El ritmo pausado del montaje permite que el espectador perciba el paso del tiempo en la comunidad. La rutina, las tensiones, las reconciliaciones y el desgaste progresivo sustituyen cualquier dramatismo. El guion no busca giros ni clímax, sino una observación sostenida del proceso. Esa calma deliberada recuerda a cierto cine europeo de los setenta que apostaba por el testimonio y la reflexión antes que por la narración convencional. Sin embargo, ‘Aro berria’ no es un ejercicio de estilo: su apuesta tiene que ver con la necesidad de comprender un momento histórico a través de quienes lo vivieron, sin reconstruirlo desde la distancia.

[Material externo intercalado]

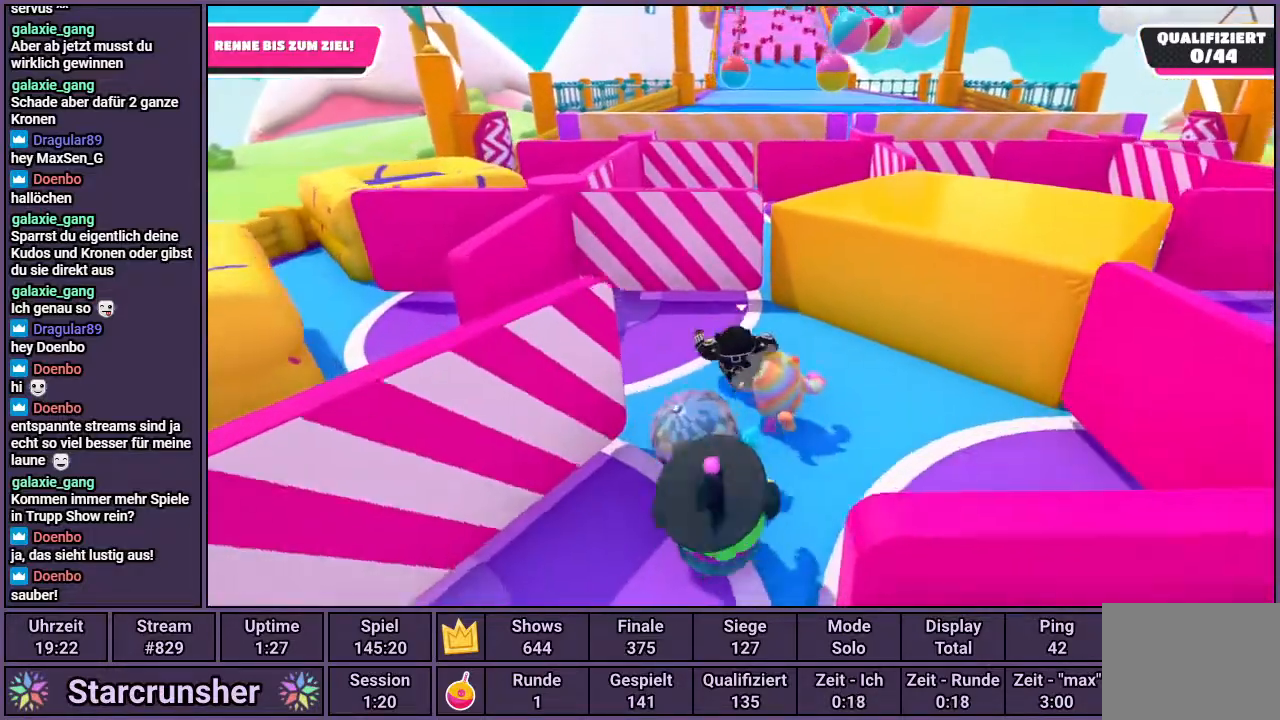
{"buttons": [], "left_stick": "up", "right_stick": "center", "events": []}
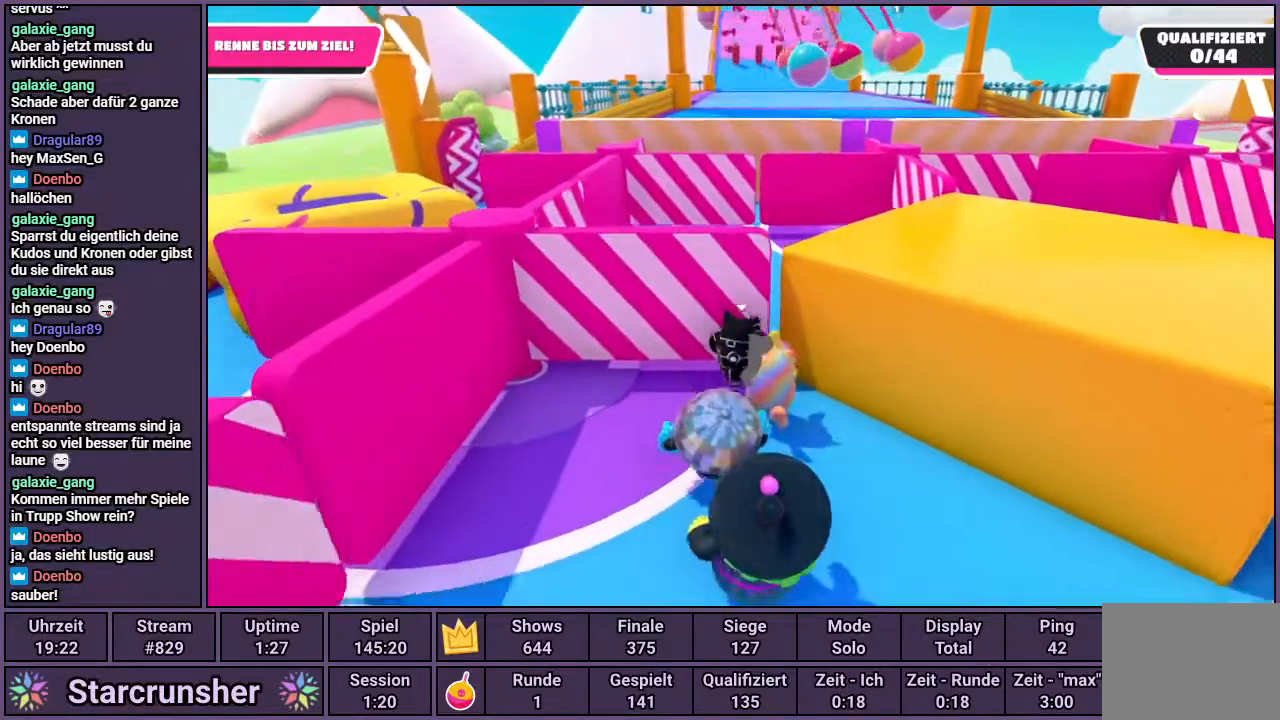
{"buttons": [], "left_stick": "up", "right_stick": "center", "events": []}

En la parte final, el relato se aleja del grupo y se centra de nuevo en Eme, que parece enfrentarse a la fatiga del ideal. Su experiencia refleja cómo las utopías colectivas, al no poder sostenerse indefinidamente, terminan dejando una huella personal más duradera que sus estructuras. La película sugiere que, aunque la comuna no logre su propósito, la experiencia transforma a quienes participaron en ella. Esa transformación, más íntima que política, conecta con un presente donde la precariedad y el desencanto vuelven a ser terreno común.

La música de Narcoleptica, construida a partir de respiraciones y sonidos graves, intensifica la sensación de trance y encierro. No acompaña la acción, sino que actúa como una corriente subterránea que atraviesa las imágenes. Los cantos y los suspiros del grupo forman una especie de liturgia laica, un eco de lo que fue la esperanza revolucionaria convertida en rito sensorial. Esa dimensión sonora refuerza el carácter colectivo del relato y devuelve a la película una fisicidad que va más allá de la nostalgia.

‘Aro berria’ se sostiene sobre la tensión entre ideal y realidad. La comuna no aparece como un fracaso, sino como una tentativa que deja cicatrices. Lo importante no es su desenlace, sino el impulso que la originó: la necesidad de quienes, ante el desencanto político, buscaron transformar su forma de vivir. La película no busca redimirlos ni condenarlos, solo mirar de frente la mezcla de ingenuidad y valentía que los movía. En ese equilibrio se encuentra su verdadero interés: la memoria de un intento de libertad que aún resuena en tiempos donde el malestar colectivo sigue pidiendo espacios de reinvención.